### To-do item
For each line of the listing, output an exact copy.

### Data for review
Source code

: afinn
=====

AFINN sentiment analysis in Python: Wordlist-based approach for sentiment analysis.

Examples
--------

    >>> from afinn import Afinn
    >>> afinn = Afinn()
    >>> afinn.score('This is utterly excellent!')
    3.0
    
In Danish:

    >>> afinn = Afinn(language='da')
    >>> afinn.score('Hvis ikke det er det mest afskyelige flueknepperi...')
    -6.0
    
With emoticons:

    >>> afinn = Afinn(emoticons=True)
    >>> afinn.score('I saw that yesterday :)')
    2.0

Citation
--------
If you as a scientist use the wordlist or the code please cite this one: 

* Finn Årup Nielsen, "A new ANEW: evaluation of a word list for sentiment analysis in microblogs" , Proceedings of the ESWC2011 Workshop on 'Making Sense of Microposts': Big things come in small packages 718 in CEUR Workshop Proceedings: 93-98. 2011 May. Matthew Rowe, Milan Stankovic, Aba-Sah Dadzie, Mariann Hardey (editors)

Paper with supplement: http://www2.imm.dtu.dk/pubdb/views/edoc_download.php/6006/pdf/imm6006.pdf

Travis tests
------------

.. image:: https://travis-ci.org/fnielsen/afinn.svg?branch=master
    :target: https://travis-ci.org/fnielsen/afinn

### Solution
Source code

: afinn
=====

AFINN sentiment analysis in Python: Wordlist-based approach for sentiment analysis.

Examples
--------

    >>> from afinn import Afinn
    >>> afinn = Afinn()
    >>> afinn.score('This is utterly excellent!')
    3.0
    
In Danish:

    >>> afinn = Afinn(language='da')
    >>> afinn.score('Hvis ikke det er det mest afskyelige flueknepperi...')
    -6.0
    
With emoticons:

    >>> afinn = Afinn(emoticons=True)
    >>> afinn.score('I saw that yesterday :)')
    2.0

Citation
--------
If you as a scientist use the wordlist or the code please cite this one: 

* Finn Årup Nielsen, "A new ANEW: evaluation of a word list for sentiment analysis in microblogs" , Proceedings of the ESWC2011 Workshop on 'Making Sense of Microposts': Big things come in small packages 718 in CEUR Workshop Proceedings: 93-98. 2011 May. Matthew Rowe, Milan Stankovic, Aba-Sah Dadzie, Mariann Hardey (editors)

Paper with supplement: http://www2.imm.dtu.dk/pubdb/views/edoc_download.php/6006/pdf/imm6006.pdf

Travis tests
------------

.. image:: https://travis-ci.org/fnielsen/afinn.svg?branch=master
    :target: https://travis-ci.org/fnielsen/afinn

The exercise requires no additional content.